Dondeynaz ricorda come «lo sviluppo» sia il motore di tutte le riforme, ma serve «dare stabilità a persone che non la trovano da oltre quindici anni. Siamo delusi, ci attendevamo la soluzione di questioni strutturali».
Il segretario vede una riforma fiscale «che favorisce le grandi disponibilità economiche» e alza la voce in materia di pensioni.
«Basta pensare che siano dei costi – sferza Dondeynaz -. Serve un approccio diverso per affrontare la questione in maniera più seria».
Qui Uil
Scende più nei dettagli Ramira Bizzotto, segretaria della Uil Valle d’Aosta, che etichetta come scelte «politiche» e non sindacali «quota 100 e reddito di cittadinanza».
La prima «verrà abrogata a fine anno, per il 2022 ci sarà un compromesso su quota 102, ma ricordiamo che la Fornero non è mai stata cancellata – tuona -. Noi evidenziamo il fatto che non tutti i lavori e le situazioni sono uguali e per questo abbiamo elaborato un documento che distingue costi pensionistici e assistenziali. Finché si inserirà la liquidazione dei dipendenti pubblici nei conti si continuerà a parlare di sistema in deficit».
I sindacati hanno una ricetta.
Per prima cosa bisogna «tenere la barra dritta con il governo», in primis per protestare sul fatto che «redditi fino a 15 mila euro non avranno alcun vantaggio fiscale», poi per chiedere un vero intervento sulle pensioni.
«Diciamo no a quota 102 – spiega -, servono un massimo di 41 anni di contribuzione per tutti, senza vincoli di età, ampliando la platea dei lavori gravosi e mettendo la possibilità di andare in pensione a 62 anni».

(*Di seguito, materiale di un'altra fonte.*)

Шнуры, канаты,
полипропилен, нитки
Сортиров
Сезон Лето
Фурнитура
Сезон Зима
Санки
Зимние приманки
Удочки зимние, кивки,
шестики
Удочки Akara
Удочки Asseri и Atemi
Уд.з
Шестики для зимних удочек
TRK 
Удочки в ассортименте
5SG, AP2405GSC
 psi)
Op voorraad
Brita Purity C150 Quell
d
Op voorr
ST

Mentre l’opzione donna, confermata a quota 58 anni, «sarà solamente contributiva, penalizzando ancora la categoria», Bizzotto ricorda che questo «sarà il destino di tutti, per questo dobbiamo dare una garanzia ai giovani».
In ultimo una sferzata sul reddito di cittadinanza.
«Tutti devono avere aiuto – conclude -, ma finalizzato a un progetto. Bisogna inserire le persone nel mondo del lavoro e chiedere qualcosa in cambio: senza il reinserimento la misura perde di significato».